Three

Clockwork's Tower
The Ghost Zone

Danny felt like he was going to be sick. They were picking their way through the debris in what used to be the entryway to Clockwork's Tower. Smoke was rising from the ruins, and in some places, a few remaining licks of blue and green flames could still be seen. Danny used his ice powers to put them out.

"What was this place?" Valerie asked. The only one among them who had never met Clockwork, nor seen his impressive Tower, she seemed to have an easier time finding her voice than the rest of them.

Tucker made a stab at answering. "It used to be this big, giant, clock thing. Clockwork watched over time from here. He had this sort of viewscreen that showed all these different times, and he had the power to make more wherever he wanted. You could even travel through them, like portals. But only if you were wearing one of those medallions."

"So if he could see any time, how did he not see this?"

Danny closed his eyes. That was the million-dollar question, wasn't it? The Observants look at time like they're watching a parade, Clockwork had told him once, referring to the creatures that were sort of the passive watchers of ghost activity in the Human World and supposedly Clockwork's "employers." One thing after another, passing by in sequence right in front of them. I see the parade from above. All the twists and turns it might—or might not—take. "He should have known. He doesn't just see one future; he sees… all the potential futures. There's just no way this should have happened. There's no way it could have happened."
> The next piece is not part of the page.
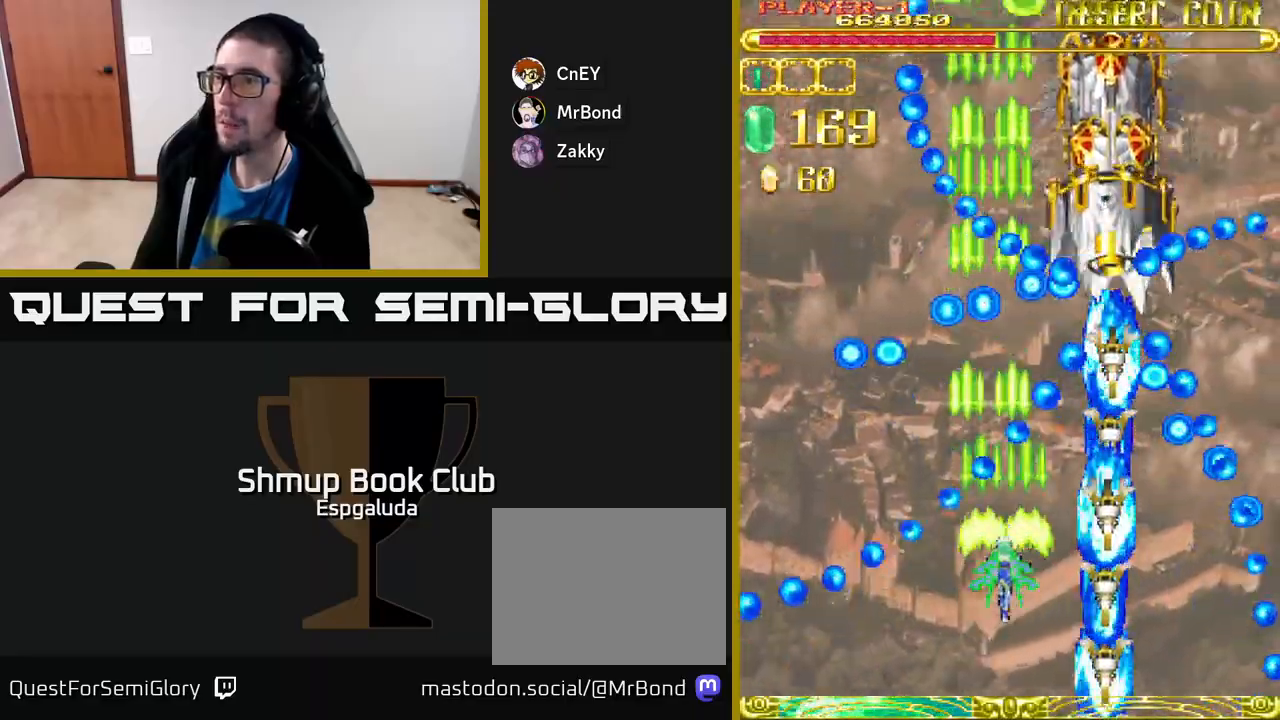
{"buttons": ["A"], "left_stick": "center", "events": []}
"And yet…" Sam's voice sounded hollow.

"Where are the viewscreens anyway?" Tucker asked. "I don't see anything that looks liked wrecked tech."

Danny looked up to where half a wall of the Tower reached into the green mist above his head. "His main… control room, I guess, was up at the top, in the bell tower. It doesn't look safe up there, though. I don't think the staircase is even standing anymore."

Valerie looked at him like he'd lost his mind. "Hello. You can fly. I have a jet sled. The two of us can go check it out."

"Yeah, but really carefully. The Ghost Zone is kinda backwards from the Human World. You and Sam and Tuck can go intangible here, but I can't, not without changing back to human form. And I can't fly that high unless I'm in ghost form, so…" He looked up at the crumbled wall. "If the thing comes crashing down on me, I'll get buried under it."

"Don't be such a big baby, Phantom. Race you to the top." With a click of her heels, a black, rocket-powered sled formed under her feet. She kicked down on the throttle, and was off.

Danny sighed. Normally, he didn't mind Valerie's cat-and-mouse games. It was the leftover remnants of their days as adversaries, and there were parts of that he'd actually enjoyed. But right now, with everything as it was, his heart was too heavy in his chest for any banter to come. He kept picturing Clockwork and the strange way he'd mutate from buck-toothed child, to broad-chested young man, to gaunt old man with a flowing white beard. He was like a ghostly version of the New Year's Baby and Father Time all in one. But where was he? Had he escaped? If he had, wouldn't he have come for Danny himself rather than sending one of the Ancient Ones? And if he hadn't, what might they find up in the bell tower?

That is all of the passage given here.